──────── Recorded data ────────

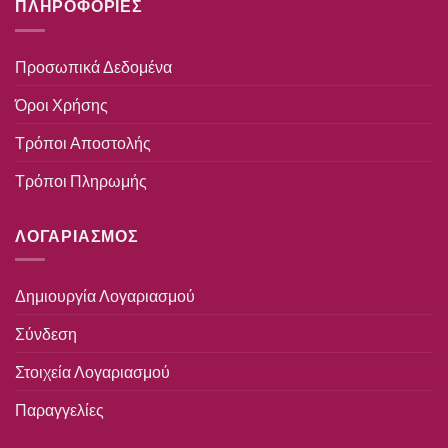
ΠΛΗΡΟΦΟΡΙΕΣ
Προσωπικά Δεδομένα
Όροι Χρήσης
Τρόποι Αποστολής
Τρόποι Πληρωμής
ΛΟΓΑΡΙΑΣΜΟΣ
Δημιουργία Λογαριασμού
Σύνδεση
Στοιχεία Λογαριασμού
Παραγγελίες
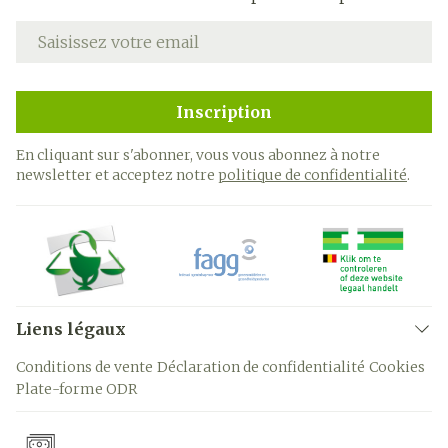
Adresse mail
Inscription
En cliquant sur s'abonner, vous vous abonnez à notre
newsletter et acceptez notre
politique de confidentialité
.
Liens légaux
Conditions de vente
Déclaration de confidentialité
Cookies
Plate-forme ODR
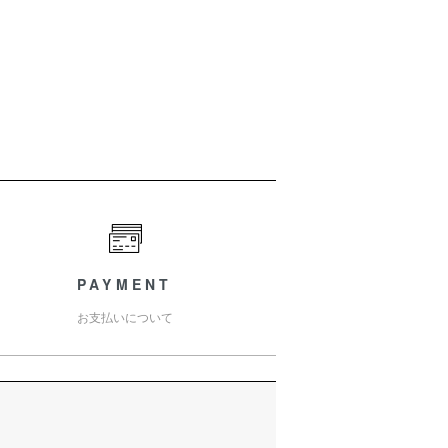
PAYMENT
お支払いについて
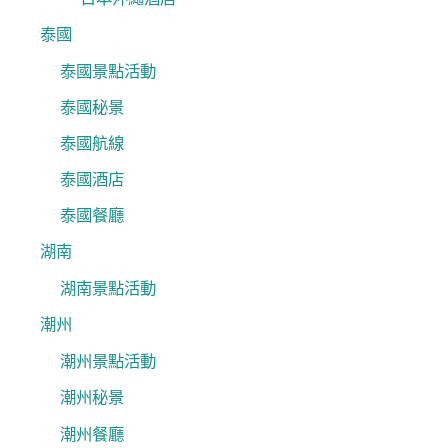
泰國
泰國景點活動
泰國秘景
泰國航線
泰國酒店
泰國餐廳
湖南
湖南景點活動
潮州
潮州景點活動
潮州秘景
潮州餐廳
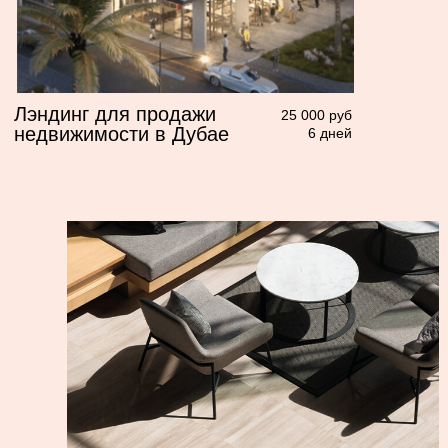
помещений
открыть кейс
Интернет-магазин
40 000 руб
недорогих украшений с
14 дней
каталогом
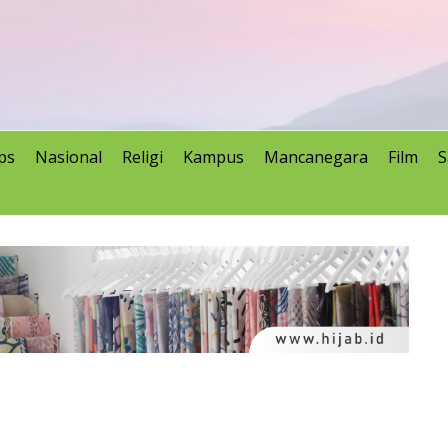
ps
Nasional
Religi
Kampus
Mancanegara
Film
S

────────

> What you have to do
All lines above that include the word "confidentialité" must be copied into the answer.

> Answer to the problem
politique de confidentialité
Déclaration de confidentialité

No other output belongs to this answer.